# Is This O.K.?



## sakarptitsa (Jan 7, 2010)

I recently had one of my 10 gallon tanks vacated, and I'm in a position for an overhaul on this tank. I'd like to set it up for my Betta, but i have a few questions. First, is a 10 gallon suitable for a Betta? he's in a smaller as of now. Also, I'm planing on putting in a sand substrate, so is this o.k. also? I'm going to get some silk plants. Would a piece of driftwood be o.k. too? Is there anything else I need to get for him?


----------



## JimW/Oscar (Jul 4, 2010)

sakarptitsa said:


> I recently had one of my 10 gallon tanks vacated, and I'm in a position for an overhaul on this tank. I'd like to set it up for my Betta, but i have a few questions. First, is a 10 gallon suitable for a Betta? he's in a smaller as of now. Also, I'm planing on putting in a sand substrate, so is this o.k. also? I'm going to get some silk plants. Would a piece of driftwood be o.k. too? Is there anything else I need to get for him?

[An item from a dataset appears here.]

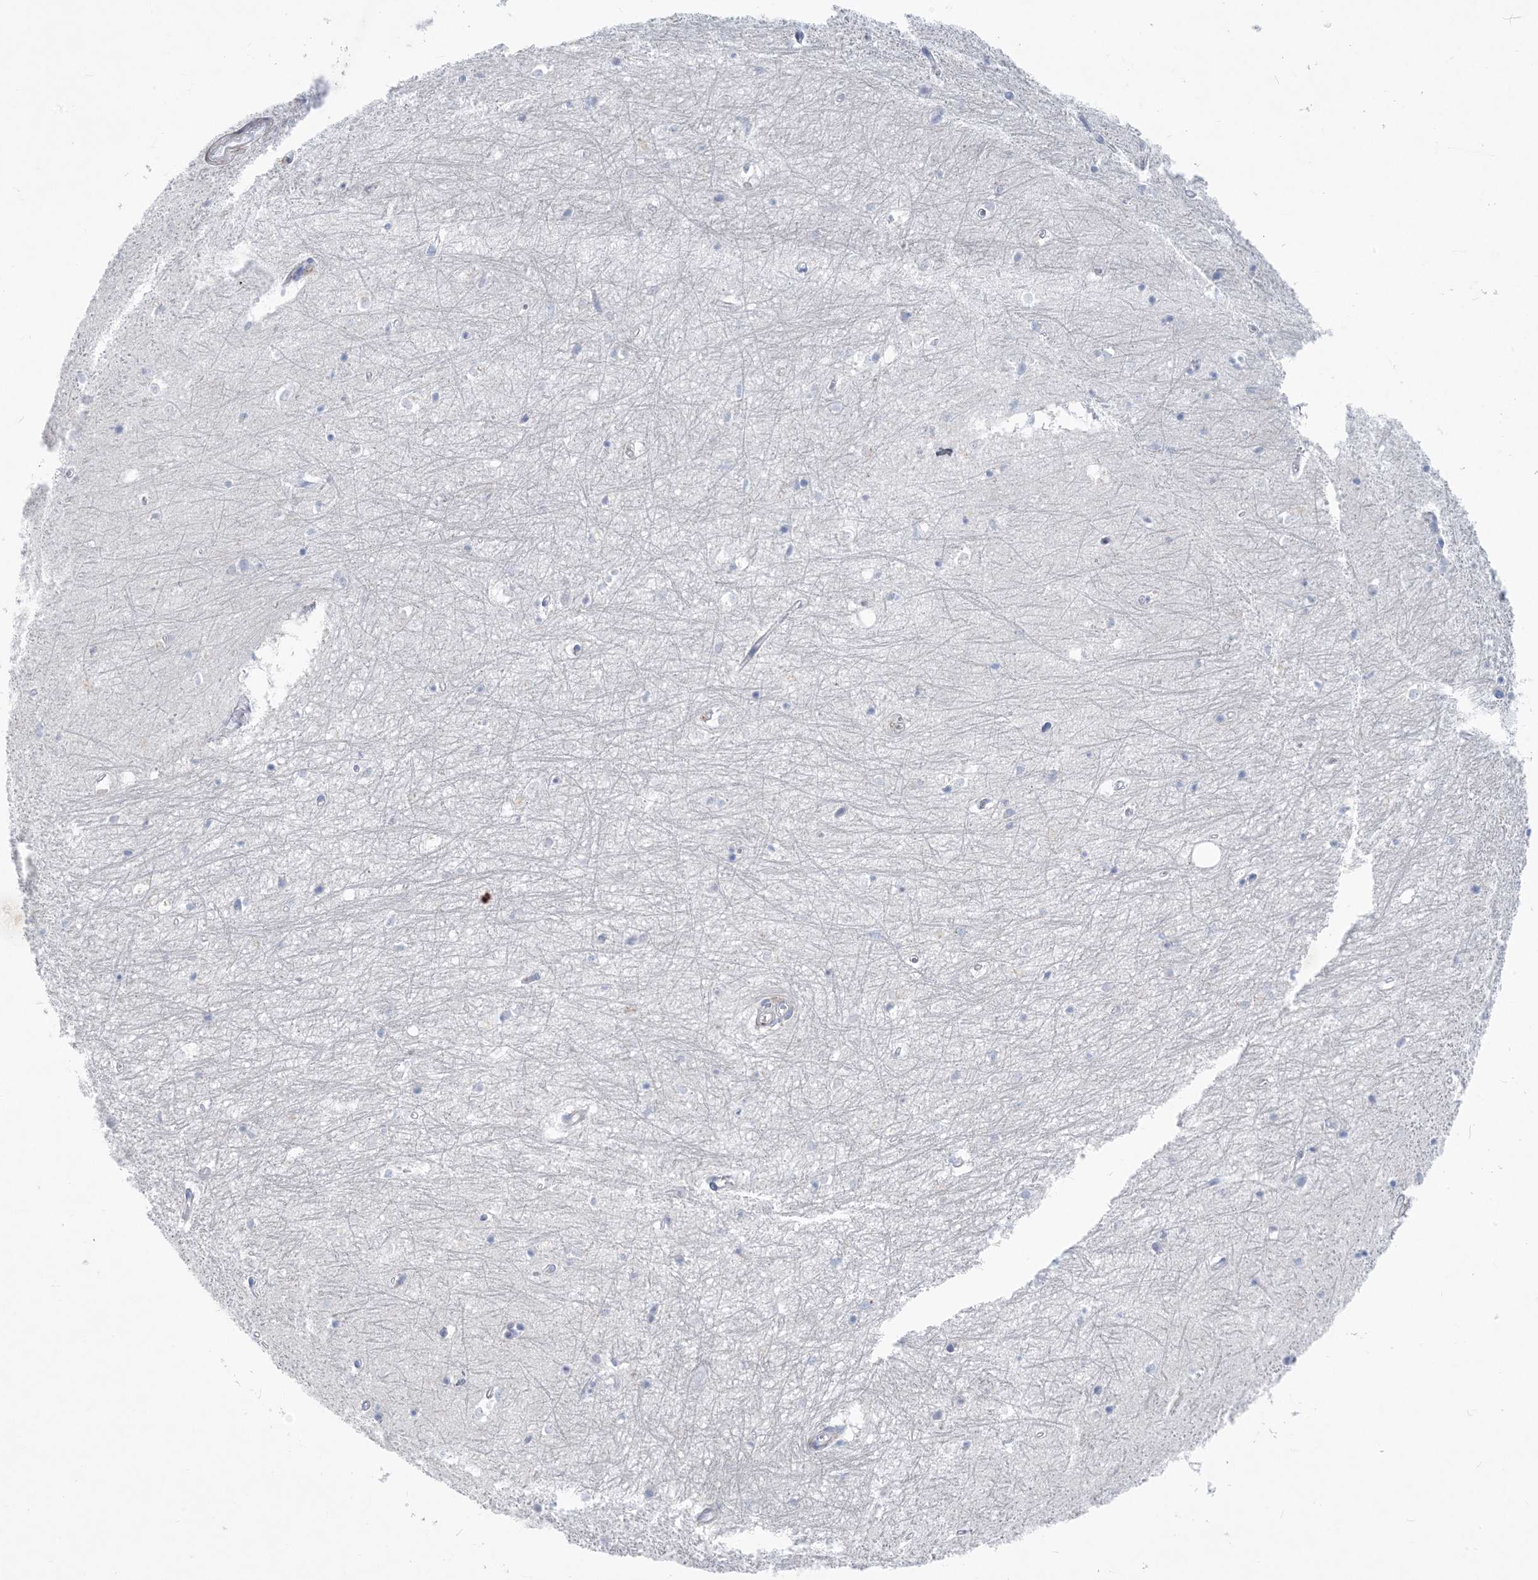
{"staining": {"intensity": "negative", "quantity": "none", "location": "none"}, "tissue": "hippocampus", "cell_type": "Glial cells", "image_type": "normal", "snomed": [{"axis": "morphology", "description": "Normal tissue, NOS"}, {"axis": "topography", "description": "Hippocampus"}], "caption": "The micrograph exhibits no staining of glial cells in unremarkable hippocampus.", "gene": "MOXD1", "patient": {"sex": "female", "age": 64}}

A ten gallon would be great for a betta (most especially if he's by himself), everything else you are contemplating would be OK too.


----------



## sakarptitsa (Jan 7, 2010)

Great! I'll get started tomorrow! He's a studly little thing so he'll always be lonely, hes really aggressive.


----------



## petlovingfreak (May 8, 2009)

Awesome, someone that decides to put a beta in something other than a 1/2 gallon bowl with no filtration! I'm sure he will LOVE all the room in a 10 gallon!


----------



## sakarptitsa (Jan 7, 2010)

I was also thinking about getting some java moss, but the lady at the store warned me that he could die if he got trapped in it, because that's what happened to hers, so should i stay away from the stuff for Dany(my Betta)?


----------



## dan3345 (Jan 27, 2010)

While bettas do enjoy swimming through java moss it is not a good idea to put it in there tank, my friends betta loved to swim through his java moss, until one day my friends betta was found with his tail fin ripped off, which led to fin rot which led to betta dead...... It was sad.. I dont know of this was just a complete freak thing, but I would not put a betta in java moss after seeing that..


----------



## sakarptitsa (Jan 7, 2010)

Thanks for all of your help guys. Heres some pictures of his new home, and the beautiful boy himself! better pictures soon to follow once he feels like modeling XD


----------



## Plakat_bettas (Jul 5, 2010)

Java moss is fine for bettas. In fact recommended if your going to breed... Your little guy will be so happy in a ten gallon tank... You could also DIVIDE the tank and have two bettas in there.... 5 gallons a peice... 

Sand is great, I actually prefer the look of sand but its harder to clean. With drift wood just make sure theres no snags on it (run nylon over it?) my boys have drift wood and live plants they LOVE it....


----------



## hXcChic22 (Dec 26, 2009)

We have our 10 gallon divided three ways and our boys seem pretty happy 
We also used play sand with them as a substrate, but we didn't wash it well enough the first time, so every time we water changed or stirred it up in any way, the water got really cloudy for a while. Recently, I emptied the tank and took it into the bathtub and flushed the sand through with hot water several times. It looks so much cleaner and nicer now.


----------